## START

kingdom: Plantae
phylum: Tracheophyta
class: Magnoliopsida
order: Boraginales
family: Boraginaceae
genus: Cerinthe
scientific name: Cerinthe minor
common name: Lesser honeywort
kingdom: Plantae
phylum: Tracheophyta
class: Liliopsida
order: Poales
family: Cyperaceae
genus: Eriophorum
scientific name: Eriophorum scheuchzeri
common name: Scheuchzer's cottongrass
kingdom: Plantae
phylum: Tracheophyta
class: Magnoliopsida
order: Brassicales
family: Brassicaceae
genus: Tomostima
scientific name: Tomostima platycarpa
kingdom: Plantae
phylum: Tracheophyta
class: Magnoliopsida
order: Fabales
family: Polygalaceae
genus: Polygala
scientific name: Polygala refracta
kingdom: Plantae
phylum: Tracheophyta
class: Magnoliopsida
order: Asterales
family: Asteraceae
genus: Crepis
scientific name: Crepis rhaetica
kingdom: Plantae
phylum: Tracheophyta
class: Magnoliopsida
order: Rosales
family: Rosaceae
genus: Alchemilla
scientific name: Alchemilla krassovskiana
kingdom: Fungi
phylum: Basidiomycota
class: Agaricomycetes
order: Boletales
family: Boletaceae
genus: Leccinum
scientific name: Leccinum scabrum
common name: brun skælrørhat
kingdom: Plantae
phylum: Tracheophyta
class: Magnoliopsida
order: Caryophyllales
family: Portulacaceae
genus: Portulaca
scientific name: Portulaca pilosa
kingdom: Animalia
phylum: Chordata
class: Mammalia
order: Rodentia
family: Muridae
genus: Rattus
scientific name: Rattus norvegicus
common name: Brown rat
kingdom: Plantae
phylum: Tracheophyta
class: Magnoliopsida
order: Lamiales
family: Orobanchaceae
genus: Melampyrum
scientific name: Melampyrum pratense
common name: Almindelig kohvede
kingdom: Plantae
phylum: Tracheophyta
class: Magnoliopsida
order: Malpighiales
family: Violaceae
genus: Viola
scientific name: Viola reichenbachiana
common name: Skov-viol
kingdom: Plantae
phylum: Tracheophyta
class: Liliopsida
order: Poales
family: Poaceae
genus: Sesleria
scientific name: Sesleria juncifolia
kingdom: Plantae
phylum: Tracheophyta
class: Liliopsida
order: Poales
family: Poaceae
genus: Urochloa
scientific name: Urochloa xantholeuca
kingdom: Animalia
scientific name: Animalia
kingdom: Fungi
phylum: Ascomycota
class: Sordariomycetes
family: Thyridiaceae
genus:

## END

=== WRITTEN INSTRUCTION ===
Rewrite the rows above, beginning at the first row and stopping after the line that contains "genus: Portulaca", changing every "common name" to "vernacular name" and leaving everything else unchanged.

=== EXERCISE RESPONSE ===
kingdom: Plantae
phylum: Tracheophyta
class: Magnoliopsida
order: Boraginales
family: Boraginaceae
genus: Cerinthe
scientific name: Cerinthe minor
vernacular name: Lesser honeywort
kingdom: Plantae
phylum: Tracheophyta
class: Liliopsida
order: Poales
family: Cyperaceae
genus: Eriophorum
scientific name: Eriophorum scheuchzeri
vernacular name: Scheuchzer's cottongrass
kingdom: Plantae
phylum: Tracheophyta
class: Magnoliopsida
order: Brassicales
family: Brassicaceae
genus: Tomostima
scientific name: Tomostima platycarpa
kingdom: Plantae
phylum: Tracheophyta
class: Magnoliopsida
order: Fabales
family: Polygalaceae
genus: Polygala
scientific name: Polygala refracta
kingdom: Plantae
phylum: Tracheophyta
class: Magnoliopsida
order: Asterales
family: Asteraceae
genus: Crepis
scientific name: Crepis rhaetica
kingdom: Plantae
phylum: Tracheophyta
class: Magnoliopsida
order: Rosales
family: Rosaceae
genus: Alchemilla
scientific name: Alchemilla krassovskiana
kingdom: Fungi
phylum: Basidiomycota
class: Agaricomycetes
order: Boletales
family: Boletaceae
genus: Leccinum
scientific name: Leccinum scabrum
vernacular name: brun skælrørhat
kingdom: Plantae
phylum: Tracheophyta
class: Magnoliopsida
order: Caryophyllales
family: Portulacaceae
genus: Portulaca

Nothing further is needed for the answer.